I did notice recently that I get more and more confident with my posting – I can even write a blog post during a meltdown (which is a great exercise btw), but writing scripts for the radio feels like a totally different thing, I’m still in the uptight mode there! I wonder whether I will be able to make the same improvement that I did with blogging and if I don’t, it’s going to be bloody difficult!
So basically there will be disability at work event in the radio next week and I was asked to write a little piece about people with disabilities, not just autistics but all disabilities, and something positive, as Shirley said. That was obvious for me, obviously – I wouldn’t include my Home Group drama there! This is really not what people want to hear during similar events and I’m clearly aware of that. However, in an attempt to be more specific I think, Shirley explained that I shouldn’t focus on what people can’t do but what they can do. She said that at least twice on two different occasions and I am now obsessing over it.

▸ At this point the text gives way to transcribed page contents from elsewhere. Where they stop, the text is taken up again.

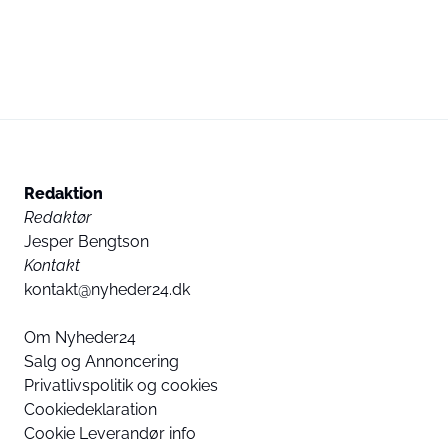
Redaktion
Redaktør
Jesper Bengtson
Kontakt
kontakt@nyheder24.dk
Om Nyheder24
Salg og Annoncering
Privatlivspolitik og cookies
Cookiedeklaration
Cookie Leverandør info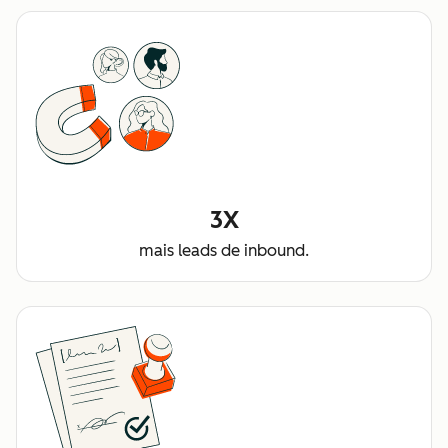
3X
mais leads de inbound.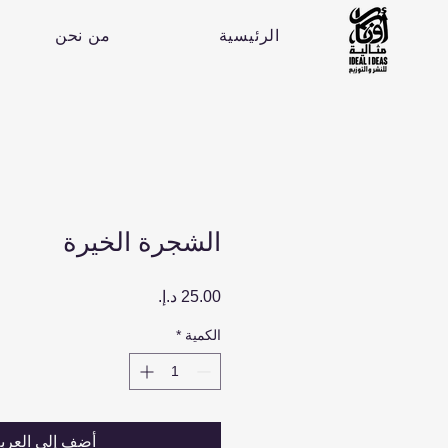
الرئيسية
من نحن
الشجرة الخيرة
السعر
الكمية
*
أضِف إلى العرب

Because what does that actually mean?
Let’s take an engineer with Crohn disease. They should be able to do the job to the same specification as their non disabled colleagues, otherwise what they designed won’t be safe enough, and we can’t allow that. Their adjustments may include working from home during the time of a flare up or time off for medical appointments but the systems designed by them need to meet all the same requirements. If, however, that engineer is better in certain areas than their colleagues, it will be a result of more experience, extra training or just general quick thinking – it will have nothing to do with their Crohn disease so it’s not what I should be focusing on.
What should I focus on then?
I really need to write something, you know? At least that’s how I feel. If I don’t, it will mean to me that I’m not fit for the radio. But how is this possible that I can blog like mad at times, but writing 3 minutes scrip for the radio is a struggle? I don’t understand.
Anyway, the above is a good indication that current advice on how to communicate with autistics: ‘be as specific as you can’ is not really working for us – you may think you’re specific, and maybe you even are, but we can still interpret it not how it was intended.